Event held to discuss surviving trauma, and the Talmud’s reasons for anti-Semitism

Nightmares, flashbacks, hypervigilance, and negative thoughts persist for some who’ve experienced trauma.

Holocaust survivors pass their genetic changes to their children, according to a 2016 scientific study by Dr. Rachel Yehuda at Mt. Sinai Hospital. Trauma isn’t just from one’s environment.

How a person is treated after suffering trauma is what makes the difference, said Alexander Rand, keynote speaker at the annual Kristallnacht Remembrance at Congregation Machane Chodosh on Wednesday, November 9.

On Kristallnacht (German for “Night of Glass”), 267 synagogues were destroyed, 7,500 Jewish businesses were shattered, 30,000 Jews were taken to concentration camps, and 91 Jews were killed in Austria, Germany, and the Sudetenland in Czechoslovakia on November 9-10, 1938.

Herschel Greenspan shot a German embassy delegate in Paris on November 7, 1938, to get the world’s attention after his family and other Jews were kicked out of Germany into Poland. The German diplomat died on November 9 .

“Who is there supporting the victims? Are they cared for, listened to, understood?” “Human beings are tremendously resilient, but a large part of that resilience comes from the support we receive from others,” said Alexander Rand at the Remembrance.

Rand is a licensed and practicing social worker in Brooklyn and a professor at Yeshiva University’s Graduate School of Social Work.

The pain and devastation people experience “become intolerable when it’s kept inside, with nobody supporting the burden.”

“We are social creatures.” “Loneliness in of itself can have devastating effects even before we experience a trauma.” “The need for attachment never lessens.”

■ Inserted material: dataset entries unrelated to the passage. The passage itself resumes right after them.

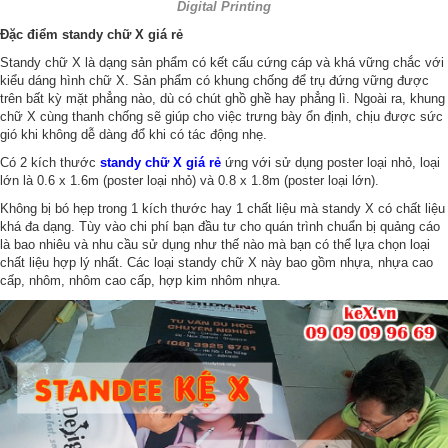
Digital Printing
Đặc điểm standy chữ X giá rẻ
Standy chữ X là dạng sản phẩm có kết cấu cứng cáp và khá vững chắc với
kiểu dáng hình chữ X. Sản phẩm có khung chống để trụ đứng vững được
trên bất kỳ mặt phẳng nào, dù có chút ghồ ghề hay phẳng lì. Ngoài ra, khung
chữ X cùng thanh chống sẽ giúp cho việc trưng bày ổn định, chịu được sức
gió khi không dễ dàng đổ khi có tác động nhẹ.
Có 2 kích thước
standy chữ X giá rẻ
ứng với sử dụng poster loại nhỏ, loại
lớn là 0.6 x 1.6m (poster loại nhỏ) và 0.8 x 1.8m (poster loại lớn).
Không bị bó hẹp trong 1 kích thước hay 1 chất liệu mà standy X có chất liệu
khá đa dạng. Tùy vào chi phí bạn đầu tư cho quán trình chuẩn bị quảng cáo
là bao nhiêu và nhu cầu sử dụng như thế nào mà bạn có thể lựa chọn loại
chất liệu hợp lý nhất. Các loại standy chữ X này bao gồm nhựa, nhựa cao
cấp, nhôm, nhôm cao cấp, hợp kim nhôm nhựa.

Loneliness increases early death by 26% while depression and anxiety do by 21%.

Connecting with people to let them know they are not alone “is one the main ways we can help somebody.” “People naturally want to move forward and often stay stuck, precisely because they never received the support they needed.”

As a therapist, Brand “is fully present with the pain of my clients” but he also “gives over a sense of hope and belief in the client’s ability to recover.” His job “is to sense what the client needs more at that moment.”

“People respond to physical or emotional pain by trying to make it go away or by numbing it,” said Rand.

“Healing will come from being there for someone, connecting to let them know they’re not alone.” “Empathy is being an act of connection. Sympathy is moving away, separate.”

At a shiv’ah house, “try to be there for their pain.” People worry they will say the wrong thing. Some will try humor or change the conversation to take a person’s pain away. Others avoid listening to others’ pain.

The importance is listening. A person can always say to someone suffering how they’re not sure what to say or do, said Rand.

“Rarely do words capture the truth of their experience.” The suffering is more than words can convey, said Rand, who quoted Edward R. Murrow, the first American journalist to see a liberated concentration camp.

“Pray you to believe what I have said about Buchenwald. I reported what I saw and heard, but only part of it. For most of it, I have no words,” said Murrow in his radio report.

The Talmud (Megillah) gives two reasons for anti-Semitism by way of an allegory, said Rabbi Yossi Mendelson of Congregation Machane Chodosh.

One person has a mound of dirt on his land while a neighbor has an empty ditch. They agree to work together to fill that hole.

The first person with a hole on his land “represents a ditch in his life,” “an emptiness, a gap, some kind of vacancy in his life.”

The other person with extra dirt on his land “demonstrates some kind of obstacle, something in the way,” said Rabbi Yossi Mendelson.

Jews represent a heritage “that is associated with a set of ideals and principles.” That might expose in a person “the emptiness, the question in their own lives: Where is my me? What is my heritage? Where do I come from, and where am I headed?”

The second person, with a mound of dirt, represents something in the way, something that doesn’t allow him to accomplish the things he wants to accomplish. The exaggerated stereotype of Jews controlling the media, finance, and government can be that.

“It also could mean that a person would like to live a meaningless life in which there are no rules, no principles, a life in which reality is up for discussion.” Jews “live our lives with the sense that there is a fundamental truth to the universe. There are immutable rules,” said Rabbi Mendelson.

Rabbi Elisha Friedman of the Young Israel of Forest Hills read T’hilim 130 at the beginning of the evening.

Rabbi Judah Kerbel of the Queens Jewish Center chanted the Keil Malei Rachamim towards the end.

The singing of “Oseh Shalom,” led by Rabbi Yossi Mendelson, concluded the program.

City Council Member Lynn Shulman was at a conference out of town so Kevin McAleer, her Legislative Coordinator and Constituent Liaison, was there in her stead.